[Stored data entries]
Segment Open
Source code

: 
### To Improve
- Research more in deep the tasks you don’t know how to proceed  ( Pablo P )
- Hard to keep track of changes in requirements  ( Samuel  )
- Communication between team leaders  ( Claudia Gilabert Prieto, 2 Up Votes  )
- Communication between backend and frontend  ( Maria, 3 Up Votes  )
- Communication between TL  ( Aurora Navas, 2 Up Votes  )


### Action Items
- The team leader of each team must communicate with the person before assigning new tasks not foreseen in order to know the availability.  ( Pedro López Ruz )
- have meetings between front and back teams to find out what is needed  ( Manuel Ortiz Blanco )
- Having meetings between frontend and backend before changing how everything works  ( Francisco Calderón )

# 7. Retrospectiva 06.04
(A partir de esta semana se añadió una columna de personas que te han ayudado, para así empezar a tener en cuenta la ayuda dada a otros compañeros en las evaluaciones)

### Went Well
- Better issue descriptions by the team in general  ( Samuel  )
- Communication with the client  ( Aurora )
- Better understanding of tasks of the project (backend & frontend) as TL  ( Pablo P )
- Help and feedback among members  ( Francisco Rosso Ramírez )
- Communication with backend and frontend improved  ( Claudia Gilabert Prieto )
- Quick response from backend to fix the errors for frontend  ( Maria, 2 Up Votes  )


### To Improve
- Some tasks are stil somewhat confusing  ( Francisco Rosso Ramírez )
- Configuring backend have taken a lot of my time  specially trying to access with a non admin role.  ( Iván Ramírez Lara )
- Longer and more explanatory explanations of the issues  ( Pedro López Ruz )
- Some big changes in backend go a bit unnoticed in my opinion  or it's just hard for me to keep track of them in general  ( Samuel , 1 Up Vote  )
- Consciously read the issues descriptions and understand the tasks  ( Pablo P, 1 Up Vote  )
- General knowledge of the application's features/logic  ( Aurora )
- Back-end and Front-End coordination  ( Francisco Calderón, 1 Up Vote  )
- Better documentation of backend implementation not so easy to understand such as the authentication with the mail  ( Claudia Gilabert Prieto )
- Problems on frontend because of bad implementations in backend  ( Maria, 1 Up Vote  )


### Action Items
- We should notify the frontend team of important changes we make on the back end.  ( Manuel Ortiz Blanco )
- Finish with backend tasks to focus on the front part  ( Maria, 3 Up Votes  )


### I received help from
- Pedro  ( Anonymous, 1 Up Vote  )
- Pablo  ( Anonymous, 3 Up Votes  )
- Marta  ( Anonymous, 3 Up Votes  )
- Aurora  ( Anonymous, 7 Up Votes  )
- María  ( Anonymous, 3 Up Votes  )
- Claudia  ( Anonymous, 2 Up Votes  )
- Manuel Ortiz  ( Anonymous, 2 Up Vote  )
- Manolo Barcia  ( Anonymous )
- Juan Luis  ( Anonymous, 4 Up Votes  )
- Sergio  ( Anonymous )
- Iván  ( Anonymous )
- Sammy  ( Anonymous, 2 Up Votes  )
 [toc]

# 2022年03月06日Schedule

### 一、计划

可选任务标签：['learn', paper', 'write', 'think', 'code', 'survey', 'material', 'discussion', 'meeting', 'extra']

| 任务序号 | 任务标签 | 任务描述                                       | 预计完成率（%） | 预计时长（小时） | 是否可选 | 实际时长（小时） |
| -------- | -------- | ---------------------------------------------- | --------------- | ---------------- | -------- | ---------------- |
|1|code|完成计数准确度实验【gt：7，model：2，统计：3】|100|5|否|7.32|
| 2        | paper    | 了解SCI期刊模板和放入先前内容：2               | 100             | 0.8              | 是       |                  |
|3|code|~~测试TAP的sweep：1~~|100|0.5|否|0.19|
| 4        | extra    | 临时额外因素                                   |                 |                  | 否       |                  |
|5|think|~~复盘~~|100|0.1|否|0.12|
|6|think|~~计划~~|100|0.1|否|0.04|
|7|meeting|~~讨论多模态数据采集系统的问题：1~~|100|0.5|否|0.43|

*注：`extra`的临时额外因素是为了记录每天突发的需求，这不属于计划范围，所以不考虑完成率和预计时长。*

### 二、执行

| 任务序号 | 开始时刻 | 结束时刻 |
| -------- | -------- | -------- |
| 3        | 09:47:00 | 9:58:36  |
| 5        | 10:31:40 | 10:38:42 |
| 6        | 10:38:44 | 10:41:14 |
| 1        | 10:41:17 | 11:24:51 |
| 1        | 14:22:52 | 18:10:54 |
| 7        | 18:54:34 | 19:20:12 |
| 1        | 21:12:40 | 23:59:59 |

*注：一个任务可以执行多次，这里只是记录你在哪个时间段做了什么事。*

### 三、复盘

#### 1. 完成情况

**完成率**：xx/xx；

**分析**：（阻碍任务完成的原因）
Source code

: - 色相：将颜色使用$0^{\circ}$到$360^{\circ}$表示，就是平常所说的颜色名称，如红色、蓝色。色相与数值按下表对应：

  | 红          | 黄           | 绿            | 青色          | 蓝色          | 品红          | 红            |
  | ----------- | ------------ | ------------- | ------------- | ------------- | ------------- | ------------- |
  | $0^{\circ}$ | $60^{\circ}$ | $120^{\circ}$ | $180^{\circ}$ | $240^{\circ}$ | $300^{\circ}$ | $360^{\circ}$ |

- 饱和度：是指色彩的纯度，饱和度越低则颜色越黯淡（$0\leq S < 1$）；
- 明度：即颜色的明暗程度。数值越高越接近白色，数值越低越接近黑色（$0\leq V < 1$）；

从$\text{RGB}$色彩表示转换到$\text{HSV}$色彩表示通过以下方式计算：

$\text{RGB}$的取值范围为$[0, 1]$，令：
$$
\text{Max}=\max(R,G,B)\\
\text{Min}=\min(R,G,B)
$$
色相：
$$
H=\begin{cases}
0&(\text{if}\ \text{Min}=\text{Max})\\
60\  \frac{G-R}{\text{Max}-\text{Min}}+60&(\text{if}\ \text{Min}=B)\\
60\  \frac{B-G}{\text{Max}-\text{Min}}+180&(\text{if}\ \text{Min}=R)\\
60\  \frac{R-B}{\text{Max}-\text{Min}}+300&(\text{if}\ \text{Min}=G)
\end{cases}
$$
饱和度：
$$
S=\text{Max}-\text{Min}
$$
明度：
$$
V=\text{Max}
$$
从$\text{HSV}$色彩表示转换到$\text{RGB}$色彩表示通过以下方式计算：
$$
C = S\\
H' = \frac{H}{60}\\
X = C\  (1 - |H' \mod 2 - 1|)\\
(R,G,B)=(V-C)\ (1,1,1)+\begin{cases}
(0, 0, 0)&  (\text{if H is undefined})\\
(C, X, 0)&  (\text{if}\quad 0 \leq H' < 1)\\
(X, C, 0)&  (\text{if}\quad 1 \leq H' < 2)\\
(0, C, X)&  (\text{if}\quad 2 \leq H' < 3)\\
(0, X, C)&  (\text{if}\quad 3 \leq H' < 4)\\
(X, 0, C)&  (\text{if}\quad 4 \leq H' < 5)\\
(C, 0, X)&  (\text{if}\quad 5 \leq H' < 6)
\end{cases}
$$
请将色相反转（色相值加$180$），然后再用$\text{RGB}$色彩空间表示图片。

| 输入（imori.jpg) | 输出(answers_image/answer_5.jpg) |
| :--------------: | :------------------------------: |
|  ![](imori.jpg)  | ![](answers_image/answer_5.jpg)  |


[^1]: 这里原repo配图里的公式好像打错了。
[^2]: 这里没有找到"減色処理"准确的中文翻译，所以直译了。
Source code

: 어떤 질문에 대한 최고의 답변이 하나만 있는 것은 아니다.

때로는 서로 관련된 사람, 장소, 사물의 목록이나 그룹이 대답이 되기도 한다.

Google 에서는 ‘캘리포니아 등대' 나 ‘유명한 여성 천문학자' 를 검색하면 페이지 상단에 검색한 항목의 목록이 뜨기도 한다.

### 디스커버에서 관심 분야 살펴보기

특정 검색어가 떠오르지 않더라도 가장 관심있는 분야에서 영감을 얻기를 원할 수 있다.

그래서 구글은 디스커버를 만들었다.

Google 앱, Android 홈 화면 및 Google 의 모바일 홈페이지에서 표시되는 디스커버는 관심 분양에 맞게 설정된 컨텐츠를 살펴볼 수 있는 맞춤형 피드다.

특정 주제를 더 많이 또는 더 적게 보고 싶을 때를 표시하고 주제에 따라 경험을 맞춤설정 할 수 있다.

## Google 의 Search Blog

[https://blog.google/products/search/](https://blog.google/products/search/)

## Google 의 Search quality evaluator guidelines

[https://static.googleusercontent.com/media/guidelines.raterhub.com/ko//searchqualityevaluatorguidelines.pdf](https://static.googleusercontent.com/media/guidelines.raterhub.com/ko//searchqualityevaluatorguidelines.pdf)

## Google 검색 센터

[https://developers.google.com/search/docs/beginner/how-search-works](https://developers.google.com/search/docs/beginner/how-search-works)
Segment Closed
*WHAT TO DO*: Copy out word for word everything in the records from the line containing "특정 검색어가 떠오르지" down to the end of the records.

*TASK SOLUTION*:
특정 검색어가 떠오르지 않더라도 가장 관심있는 분야에서 영감을 얻기를 원할 수 있다.

그래서 구글은 디스커버를 만들었다.

Google 앱, Android 홈 화면 및 Google 의 모바일 홈페이지에서 표시되는 디스커버는 관심 분양에 맞게 설정된 컨텐츠를 살펴볼 수 있는 맞춤형 피드다.

특정 주제를 더 많이 또는 더 적게 보고 싶을 때를 표시하고 주제에 따라 경험을 맞춤설정 할 수 있다.

## Google 의 Search Blog

[https://blog.google/products/search/](https://blog.google/products/search/)

## Google 의 Search quality evaluator guidelines

[https://static.googleusercontent.com/media/guidelines.raterhub.com/ko//searchqualityevaluatorguidelines.pdf](https://static.googleusercontent.com/media/guidelines.raterhub.com/ko//searchqualityevaluatorguidelines.pdf)

## Google 검색 센터

[https://developers.google.com/search/docs/beginner/how-search-works](https://developers.google.com/search/docs/beginner/how-search-works)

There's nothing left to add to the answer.